---------- Data provided

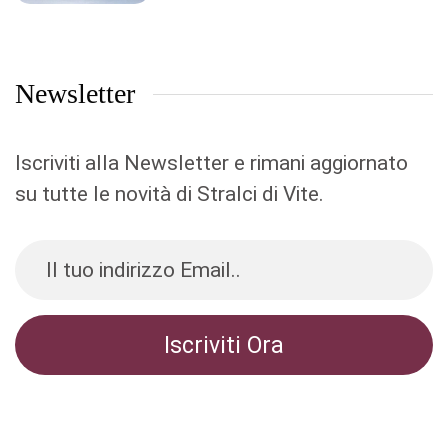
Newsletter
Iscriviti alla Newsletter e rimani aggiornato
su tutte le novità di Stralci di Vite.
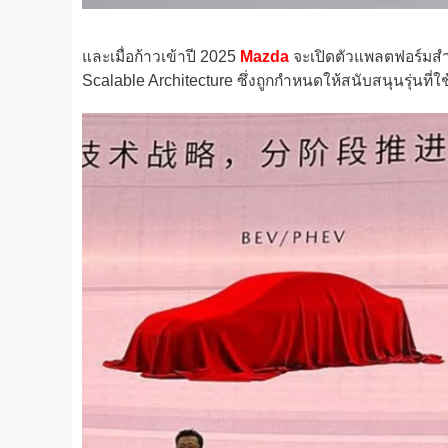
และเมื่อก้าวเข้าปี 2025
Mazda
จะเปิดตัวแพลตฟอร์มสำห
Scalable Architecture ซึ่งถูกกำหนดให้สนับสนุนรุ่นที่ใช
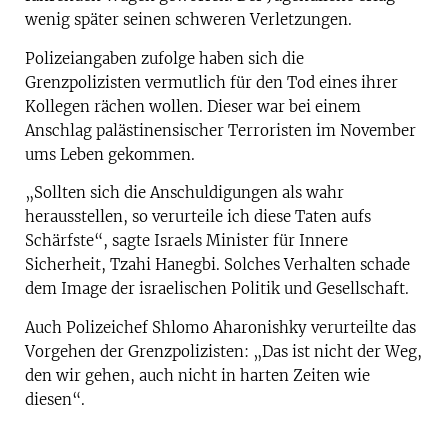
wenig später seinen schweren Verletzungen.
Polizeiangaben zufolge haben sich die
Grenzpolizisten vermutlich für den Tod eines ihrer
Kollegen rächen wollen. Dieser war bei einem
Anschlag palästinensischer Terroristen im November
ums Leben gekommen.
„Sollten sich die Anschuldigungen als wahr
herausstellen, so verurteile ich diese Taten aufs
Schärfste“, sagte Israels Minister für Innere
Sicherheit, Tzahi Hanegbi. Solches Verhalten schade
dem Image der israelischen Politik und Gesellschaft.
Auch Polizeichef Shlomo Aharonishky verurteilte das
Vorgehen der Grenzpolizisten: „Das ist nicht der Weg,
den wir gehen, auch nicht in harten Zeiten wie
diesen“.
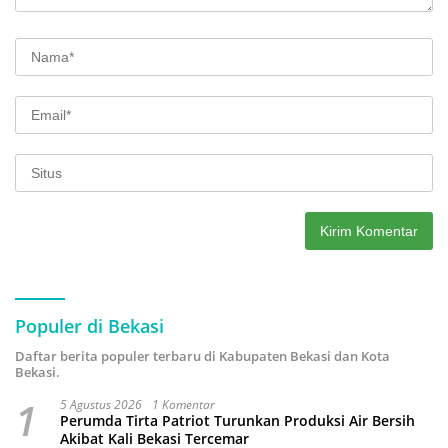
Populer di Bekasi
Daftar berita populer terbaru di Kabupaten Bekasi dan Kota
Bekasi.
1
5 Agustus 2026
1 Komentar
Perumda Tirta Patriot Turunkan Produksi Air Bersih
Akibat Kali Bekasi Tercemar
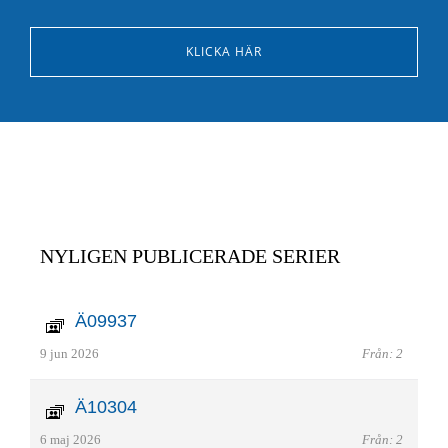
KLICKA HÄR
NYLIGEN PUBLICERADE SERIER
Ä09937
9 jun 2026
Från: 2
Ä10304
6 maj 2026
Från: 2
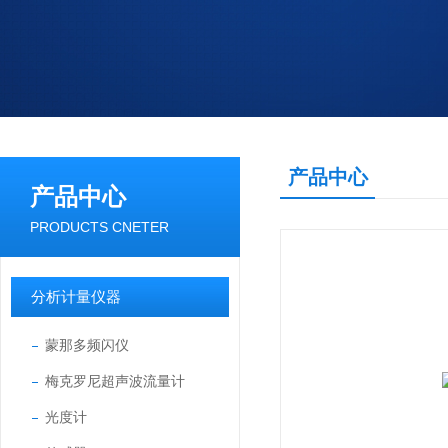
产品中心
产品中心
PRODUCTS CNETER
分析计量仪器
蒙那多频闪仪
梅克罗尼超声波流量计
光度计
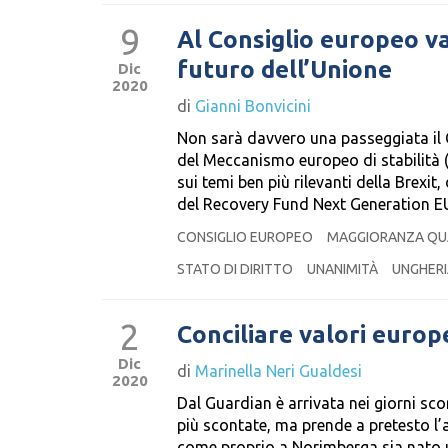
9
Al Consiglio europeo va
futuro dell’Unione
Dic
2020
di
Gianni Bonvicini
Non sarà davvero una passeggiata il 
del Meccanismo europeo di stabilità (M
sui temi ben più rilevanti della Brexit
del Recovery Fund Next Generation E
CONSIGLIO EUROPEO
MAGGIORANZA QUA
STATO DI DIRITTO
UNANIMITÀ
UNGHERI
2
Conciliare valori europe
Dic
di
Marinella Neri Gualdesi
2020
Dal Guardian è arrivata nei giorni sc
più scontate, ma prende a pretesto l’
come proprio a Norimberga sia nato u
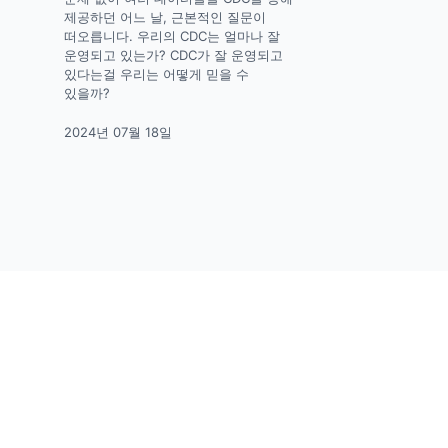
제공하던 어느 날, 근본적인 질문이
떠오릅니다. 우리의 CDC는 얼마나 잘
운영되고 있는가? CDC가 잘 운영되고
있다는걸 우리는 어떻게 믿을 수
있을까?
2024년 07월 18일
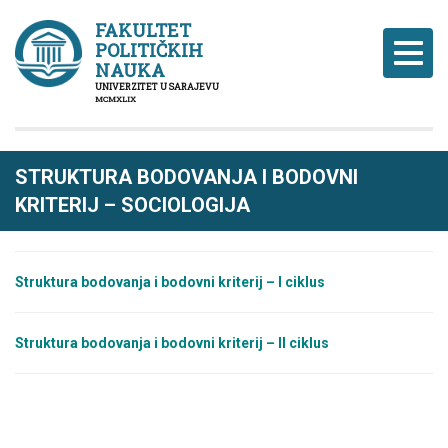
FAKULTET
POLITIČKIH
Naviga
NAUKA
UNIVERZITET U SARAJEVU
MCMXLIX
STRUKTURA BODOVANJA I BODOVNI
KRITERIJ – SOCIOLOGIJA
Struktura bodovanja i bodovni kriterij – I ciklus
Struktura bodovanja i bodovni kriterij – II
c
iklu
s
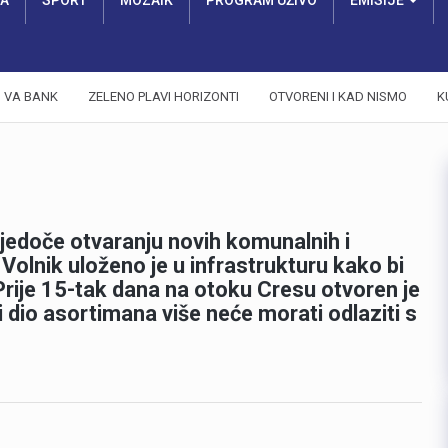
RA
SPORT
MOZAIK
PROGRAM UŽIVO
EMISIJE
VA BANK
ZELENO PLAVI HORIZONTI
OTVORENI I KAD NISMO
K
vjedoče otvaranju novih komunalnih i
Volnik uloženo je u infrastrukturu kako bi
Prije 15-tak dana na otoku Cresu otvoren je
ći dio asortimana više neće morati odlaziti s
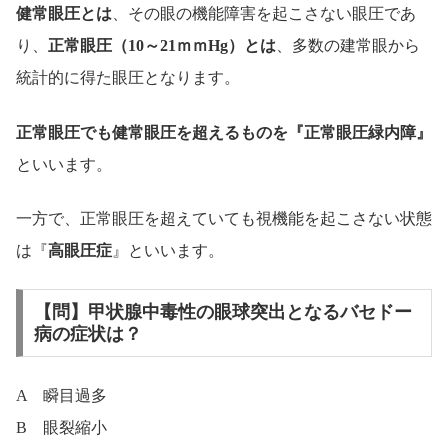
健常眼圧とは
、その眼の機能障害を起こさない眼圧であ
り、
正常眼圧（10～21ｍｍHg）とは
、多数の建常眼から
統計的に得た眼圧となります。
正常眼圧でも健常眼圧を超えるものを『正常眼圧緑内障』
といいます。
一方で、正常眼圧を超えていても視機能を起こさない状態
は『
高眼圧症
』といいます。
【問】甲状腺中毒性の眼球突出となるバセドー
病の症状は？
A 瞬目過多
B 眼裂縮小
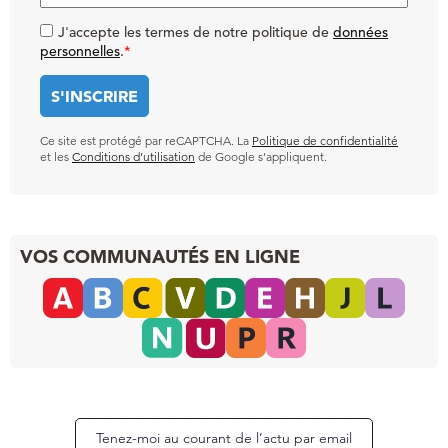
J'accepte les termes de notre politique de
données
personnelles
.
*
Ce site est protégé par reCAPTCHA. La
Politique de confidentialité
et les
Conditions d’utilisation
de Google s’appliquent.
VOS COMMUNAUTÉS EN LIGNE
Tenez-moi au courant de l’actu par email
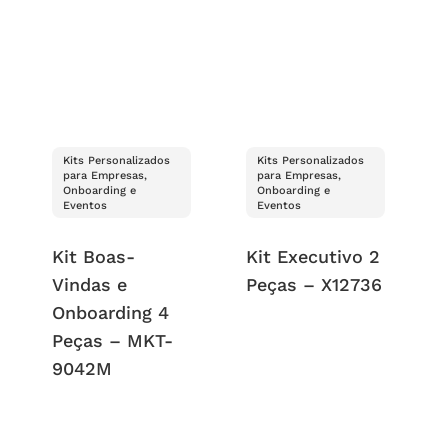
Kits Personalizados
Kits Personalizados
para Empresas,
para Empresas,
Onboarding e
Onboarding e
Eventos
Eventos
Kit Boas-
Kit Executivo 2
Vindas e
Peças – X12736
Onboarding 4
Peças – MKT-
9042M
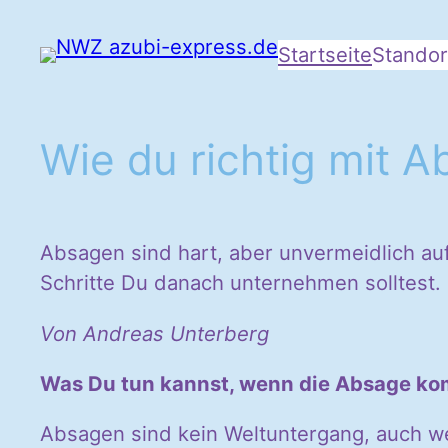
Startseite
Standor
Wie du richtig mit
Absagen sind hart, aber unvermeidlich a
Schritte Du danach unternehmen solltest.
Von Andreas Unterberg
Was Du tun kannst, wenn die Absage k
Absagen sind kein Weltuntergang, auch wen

--------------------

◆ Task prompt
Set down the lines of the records above exactly, apart from the pictures.

◆ Completed task
Newsletter
Iscriviti alla Newsletter e rimani aggiornato
su tutte le novità di Stralci di Vite.
และเมื่อก้าวเข้าปี 2025
Mazda
จะเปิดตัวแพลตฟอร์มสำห
Scalable Architecture ซึ่งถูกกำหนดให้สนับสนุนรุ่นที่ใช
wenig später seinen schweren Verletzungen.
Polizeiangaben zufolge haben sich die
Grenzpolizisten vermutlich für den Tod eines ihrer
Kollegen rächen wollen. Dieser war bei einem
Anschlag palästinensischer Terroristen im November
ums Leben gekommen.
„Sollten sich die Anschuldigungen als wahr
herausstellen, so verurteile ich diese Taten aufs
Schärfste“, sagte Israels Minister für Innere
Sicherheit, Tzahi Hanegbi. Solches Verhalten schade
dem Image der israelischen Politik und Gesellschaft.
Auch Polizeichef Shlomo Aharonishky verurteilte das
Vorgehen der Grenzpolizisten: „Das ist nicht der Weg,
den wir gehen, auch nicht in harten Zeiten wie
diesen“.
Populer di Bekasi
Daftar berita populer terbaru di Kabupaten Bekasi dan Kota
Bekasi.
1
5 Agustus 2026
1 Komentar
Perumda Tirta Patriot Turunkan Produksi Air Bersih
Akibat Kali Bekasi Tercemar
KLICKA HÄR
NYLIGEN PUBLICERADE SERIER
Ä09937
9 jun 2026
Från: 2
Ä10304
6 maj 2026
Från: 2
产品中心
产品中心
PRODUCTS CNETER
分析计量仪器
蒙那多频闪仪
梅克罗尼超声波流量计
光度计
9
Al Consiglio europeo va
futuro dell’Unione
Dic
2020
di
Gianni Bonvicini
Non sarà davvero una passeggiata il 
del Meccanismo europeo di stabilità (M
sui temi ben più rilevanti della Brexit
del Recovery Fund Next Generation E
CONSIGLIO EUROPEO
MAGGIORANZA QUA
STATO DI DIRITTO
UNANIMITÀ
UNGHERI
2
Conciliare valori europe
Dic
di
Marinella Neri Gualdesi
2020
Dal Guardian è arrivata nei giorni sc
più scontate, ma prende a pretesto l’
come proprio a Norimberga sia nato u
제공하던 어느 날, 근본적인 질문이
떠오릅니다. 우리의 CDC는 얼마나 잘
운영되고 있는가? CDC가 잘 운영되고
있다는걸 우리는 어떻게 믿을 수
있을까?
2024년 07월 18일
FAKULTET
POLITIČKIH
Naviga
NAUKA
UNIVERZITET U SARAJEVU
MCMXLIX
STRUKTURA BODOVANJA I BODOVNI
KRITERIJ – SOCIOLOGIJA
Struktura bodovanja i bodovni kriterij – I ciklus
Struktura bodovanja i bodovni kriterij – II
c
iklu
s
RA
SPORT
MOZAIK
PROGRAM UŽIVO
EMISIJE
VA BANK
ZELENO PLAVI HORIZONTI
OTVORENI I KAD NISMO
K
vjedoče otvaranju novih komunalnih i
Volnik uloženo je u infrastrukturu kako bi
Prije 15-tak dana na otoku Cresu otvoren je
ći dio asortimana više neće morati odlaziti s
健常眼圧とは
、その眼の機能障害を起こさない眼圧であ
り、
正常眼圧（10～21ｍｍHg）とは
、多数の建常眼から
統計的に得た眼圧となります。
正常眼圧でも健常眼圧を超えるものを『正常眼圧緑内障』
といいます。
一方で、正常眼圧を超えていても視機能を起こさない状態
は『
高眼圧症
』といいます。
【問】甲状腺中毒性の眼球突出となるバセドー
病の症状は？
A 瞬目過多
B 眼裂縮小
J'accepte les termes de notre politique de
données
personnelles
.
*
Ce site est protégé par reCAPTCHA. La
Politique de confidentialité
et les
Conditions d’utilisation
de Google s’appliquent.
VOS COMMUNAUTÉS EN LIGNE
Tenez-moi au courant de l’actu par email
Kits Personalizados
Kits Personalizados
para Empresas,
para Empresas,
Onboarding e
Onboarding e
Eventos
Eventos
Kit Boas-
Kit Executivo 2
Vindas e
Peças – X12736
Onboarding 4
Peças – MKT-
9042M
Startseite
Standor
Wie du richtig mit
Absagen sind hart, aber unvermeidlich a
Schritte Du danach unternehmen solltest.
Von Andreas Unterberg
Was Du tun kannst, wenn die Absage k
Absagen sind kein Weltuntergang, auch wen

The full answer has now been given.